People say “learn Python”, others say “JavaScript is the future”, some say “Java is best”.
After a while, you don’t know who to trust.
Here’s the truth that most videos don’t say clearly:
There is no “perfect first language.”
But there is a wrong way to choose one.
First, understand why you want to learn programming
Before picking a language, ask yourself one simple question:
What do I want to build first?
Not “career”, not “money”, not “future”.
Just the first thing you actually want to make.
A website?
A mobile app?
Games?
Just understanding how coding works?
Your answer changes everything.
If you just want to understand coding basics
👉 Python is a good start
Python is simple to read.
It doesn’t confuse you with too many rules at the beginning.
Many beginners like Python because:
The code looks clean
You can focus on logic, not syntax
You don’t feel stupid on day one
It’s good for learning how programming thinks.

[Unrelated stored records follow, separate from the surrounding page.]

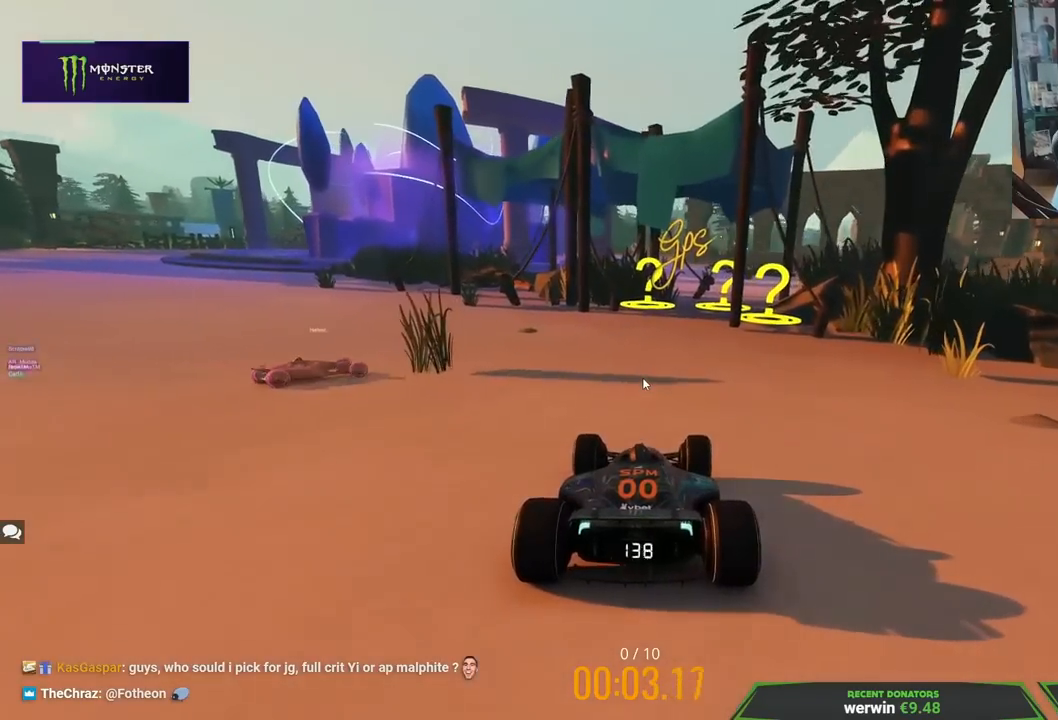
{"keys": ["right", "up"], "events": [[200, "right", "down"], [367, "right", "up"], [467, "right", "down"]]}
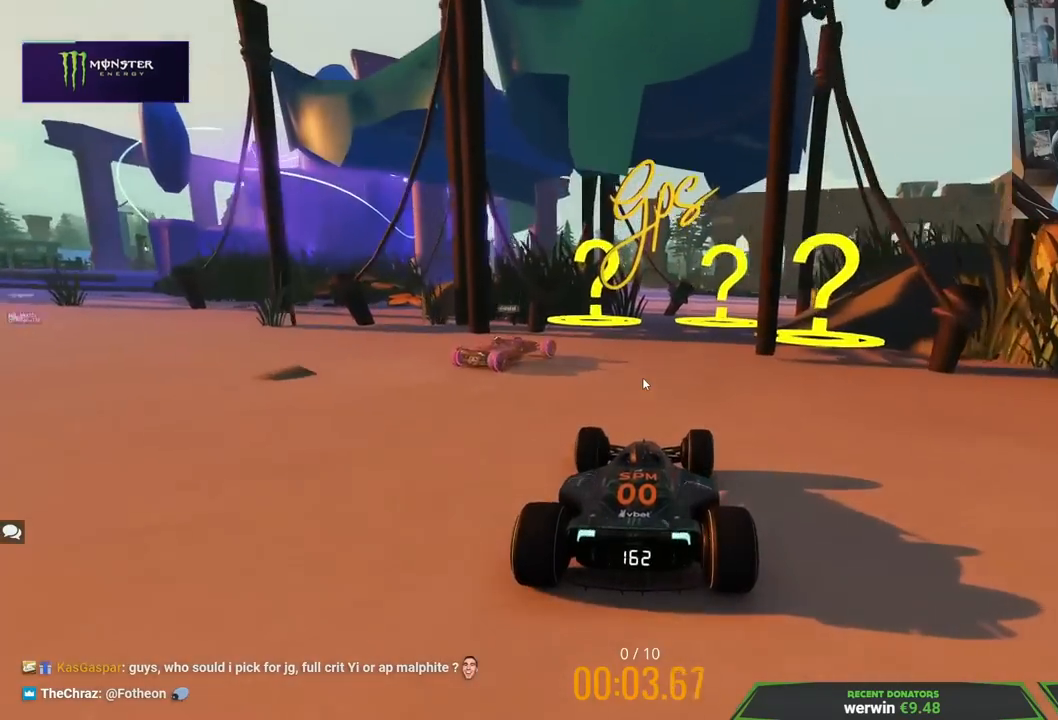
{"keys": ["down"], "events": [[100, "up", "up"], [117, "right", "up"], [167, "down", "down"]]}
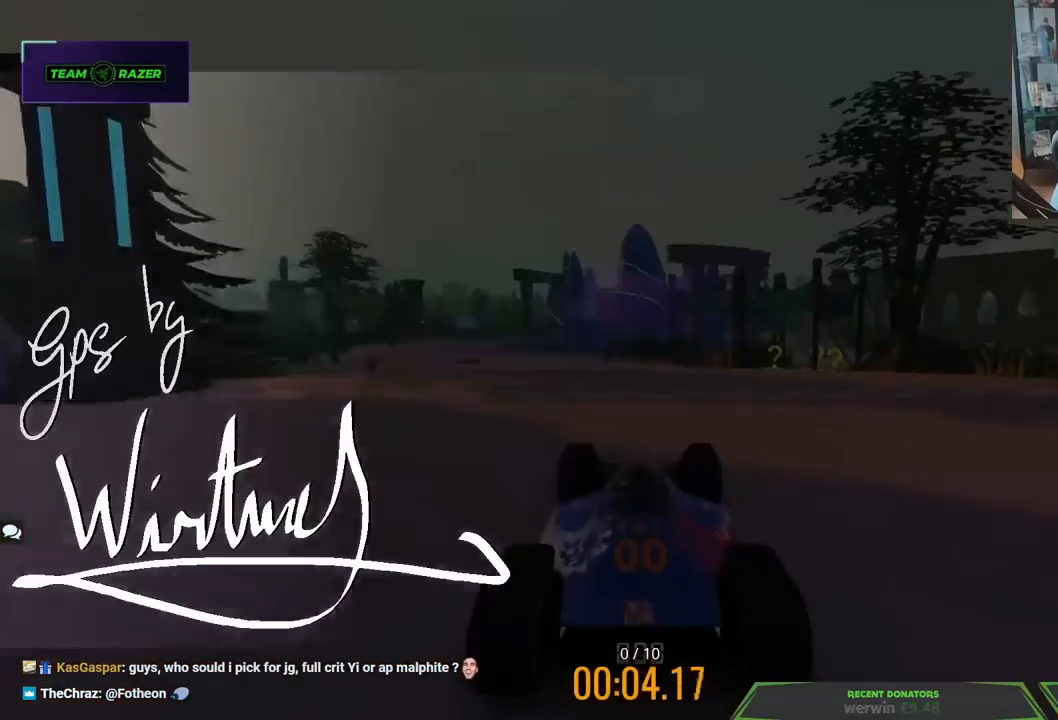
{"keys": [], "events": [[133, "down", "up"]]}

If you want to build websites
👉 JavaScript is unavoidable
If you want to make websites that actually do things, JavaScript is not optional.
At first, JavaScript can feel messy.
But once you get used to it, you realize why it’s powerful.
JavaScript helps you:
Build real websites
See results faster
Understand how the web works
If your dream is web apps, this is the path.
If you want to make Android apps
👉 Kotlin is the right choice
Kotlin is harder than Python at the start, no doubt.
But it teaches you discipline.
You learn:
How real apps are structured
How big projects are organized
How professional code looks
If you’re serious about Android, Kotlin makes sense.
The biggest mistake beginners make
The biggest mistake is switching languages too early.
Many beginners do this:
Start Python → switch to JavaScript
Start JavaScript → switch to Java
Start Java → quit everything
The problem is not the language.
The problem is not staying long enough.
Any language feels hard in the beginning.
That feeling is normal.
A simple rule that actually works
Pick one language
Stick with it for at least 2–3 months
Build small things, not perfect things
After that, learning another language becomes much easier.
Programming languages are different, but thinking like a programmer is the same.
Final honest advice
Don’t overthink your first language.
Your first language is not your last language.
It’s just the one that teaches you how to start.
The real win is not choosing “the best” language —
it’s not quitting.
If you’ve already started a language, comment which one.
If you’re confused between two, say which ones — people here can help.
You’re not late. You’re just starting.
Yes, Python is one of the best programming languages for beginners. It is easy enough to understand, but also have enough functionality for professional grade programming. I myself do programming and python is one of the best.